ACTIONS CORNER
In the dispute with QVT over unpaid interest on participation certificates, Eurohypo has sustained a bitter defeat in Frankfurt District Court. The court ruled that the real-estate finance company has to pay interest for 2009 on those participating certificates still being serviced in 2008 in spite of losses, even if the payment creates a further loss. In addition, the Commerzbank subsidiary should not, in the opinion of the Court, make the holders of certain participation rights participate in losses by reducing the face value of the paper. The District Court thus accepted the U.S. hedge fund’s suit against the bank, on 15 February.
Daimler has been incriminated by Paris judicial authorities in a case of insider trading in EADS shares already decided in favour of the Stuttgart group. The proceedings had been regarded as already complete. In the midst of discussion about Daimler's future role in the aerospace group, French public prosecutors are now officially investigating the former witness. The proceedings for insider trading, in which EADS's major private shareholders, Daimler and Legardère, have now been inculpated, are about the accusations that the automaker sold 7.5 percent of its units in both 2006 and 2007 using its knowledge of technical difficulties with the A 380.
On 8 February Ulrich Wiechers indicated during the trial of an action by Ille GmbH that the Deutsche Bank had according to his assessment breached its duty of care in the distribution of spread-ladder swaps. The presiding judge of the Federal Court also criticized that the bank’s complex interest-rate products did not fit the role it aspired to, of being the preferred partner of the middle class. The court adjourned its decision to 22 March. According to industry estimates, the institution has sold the interest-rate swap products to a three-digit number of companies.
Leo Kirch’s action for damages against Deutsche Bank has failed in Munich I Regional Court. Judge Brigitte Pecher threw out the so-called ‘Print-Klage’ in all respects. The Kirch Group had according to the Munich court suffered no damage attributable to the Bank through the interview with Rolf Breuer in February 2002 in which, a few months before the bankruptcy, he questioned the credit rating of the nested group. The media tycoon claims the then Deutsche Bank CEO was responsible for the failure and is calling for 1.3 billion euros in damages. Together with other cases, the total concerned is 3.5 billion euros.

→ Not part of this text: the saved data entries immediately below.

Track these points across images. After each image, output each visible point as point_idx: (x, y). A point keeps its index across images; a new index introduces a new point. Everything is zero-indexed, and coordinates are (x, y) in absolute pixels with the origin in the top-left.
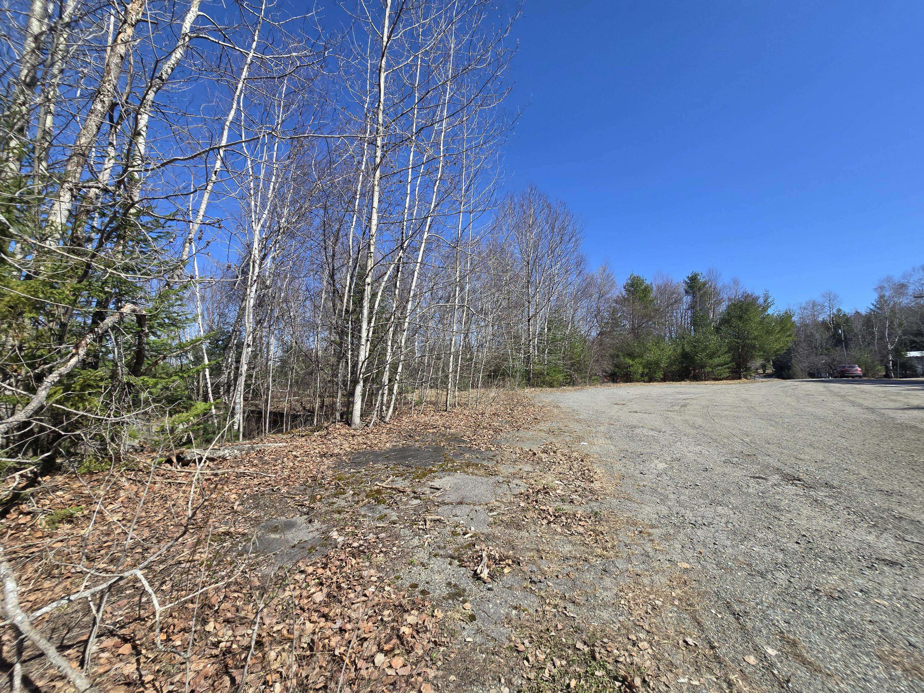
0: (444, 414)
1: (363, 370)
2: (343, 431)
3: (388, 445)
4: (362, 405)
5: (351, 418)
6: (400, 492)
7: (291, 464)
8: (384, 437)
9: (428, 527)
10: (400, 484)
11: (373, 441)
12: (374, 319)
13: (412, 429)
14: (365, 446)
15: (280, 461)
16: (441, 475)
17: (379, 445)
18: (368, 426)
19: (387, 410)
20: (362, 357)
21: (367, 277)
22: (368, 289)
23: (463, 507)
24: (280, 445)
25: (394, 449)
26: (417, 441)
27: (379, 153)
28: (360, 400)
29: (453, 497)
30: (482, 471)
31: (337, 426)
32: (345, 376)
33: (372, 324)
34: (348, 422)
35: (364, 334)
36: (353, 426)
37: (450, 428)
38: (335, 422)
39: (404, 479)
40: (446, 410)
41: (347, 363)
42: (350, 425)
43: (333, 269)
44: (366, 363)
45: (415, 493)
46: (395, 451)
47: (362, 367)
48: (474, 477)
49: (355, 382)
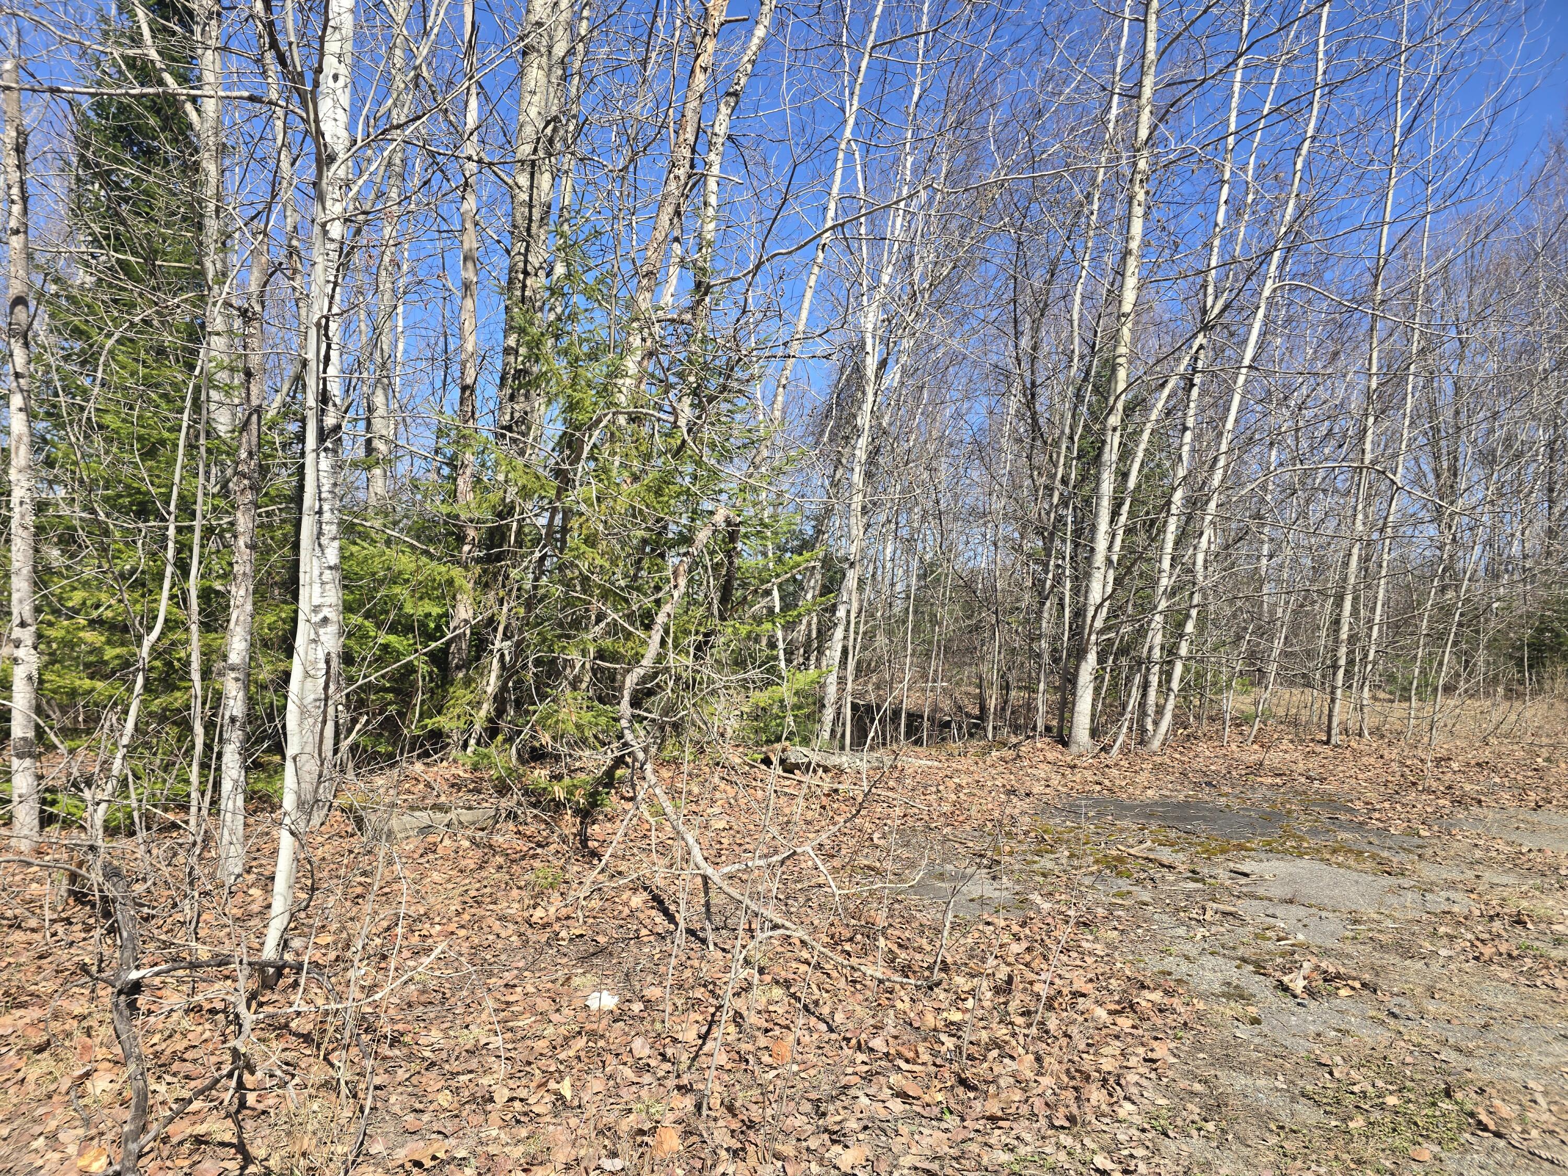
0: (1318, 749)
1: (1098, 624)
2: (1051, 756)
3: (1150, 793)
4: (1094, 706)
5: (1070, 728)
6: (1163, 866)
7: (954, 797)
8: (1142, 778)
9: (1207, 917)
10: (1165, 854)
11: (1117, 782)
12: (1125, 508)
13: (1217, 772)
14: (1098, 788)
15: (934, 789)
16: (1263, 856)
17: (1131, 790)
18: (1107, 752)
19: (1156, 723)
20: (1096, 596)
21: (1108, 414)
22: (1113, 440)
23: (1293, 908)
24: (930, 763)
25: (1164, 802)
26: (1226, 795)
27: (1146, 118)
28: (1090, 691)
29: (1277, 892)
30: (1369, 865)
31: (1039, 745)
32: (1057, 638)
33: (1123, 519)
34: (1063, 740)
35: (1101, 544)
36: (1074, 749)
37: (1322, 780)
38: (1033, 737)
39: (1177, 852)
40: (1327, 742)
41: (1061, 605)
42: (1065, 744)
43: (1033, 384)
44: (1105, 610)
45: (1193, 872)
46: (1163, 805)
47: (1094, 617)
48: (1342, 871)
49: (1079, 653)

The Deutsche Bank has been excluded from proprietary trading in equities and derivatives in South Korea for six months due to unfair trading practices. The South Korean Financial Services Commission FSC claims the Bank is responsible for a crash on the Seoul stock exchange on 11 November 2010 that wiped out 26 billion dollars in stock-market value. Its subsidiary DSK had achieved €29 million in "unfair" trading profits and should therefore suspend trade from April to September, the Seoul financial watchdogs said on 23 February. Investigations continue against five employees.
Fresenius has lost on appeal too, in the action for avoidance of decisions of the 2009 AGM. The Frankfurt Higher Regional Court found partly in favour of Gabriele Kröner, and annulled discharge to the Board and Supervisory Board of the health group for the business year 2008. The plaintiff had challenged the discharge decisions, carried overwhelmingly. Kröner, former Supervisory Board member and daughter of the former board chairman, had also taken action with five other shareholders against the merger of preferred and common stock, and had agreed a settlement with Fresenius in late January.
SAP on 23 February called on the District Court in Oakland, California to reduce the penalties imposed, from 1.3 billion dollars to a maximum of $ 408,700,000. In November 2010 a jury of the Court had found the the German software group guilty of large-scale theft of data from the competition. In a second application, the Walldorf group is seeking a completely new trial, should the amount of compensation, which is in the lawyers’ opinion based on pure speculation, not be reduced to the degree required. Judge Phyllis Hamilton will decide at a hearing on 13 July.
The corruption trial of Thomas Ganswindt for tax evasion and abetting by omission begins on 5 April, with three professional judges. The start of the proceedings at the end of January was interrupted after 15 minutes because the defenders had criticized the composition of the criminal division at the Munich district court with only two professional judges as understaffed given the complex and burdensome process. The prosecution alleges that the former Siemens Board member had as chief of the former telecom division intentionally violated his duty of supervision because he had condoned slush funds from 2001, though references to bribes for contracts abroad had been submitted to him.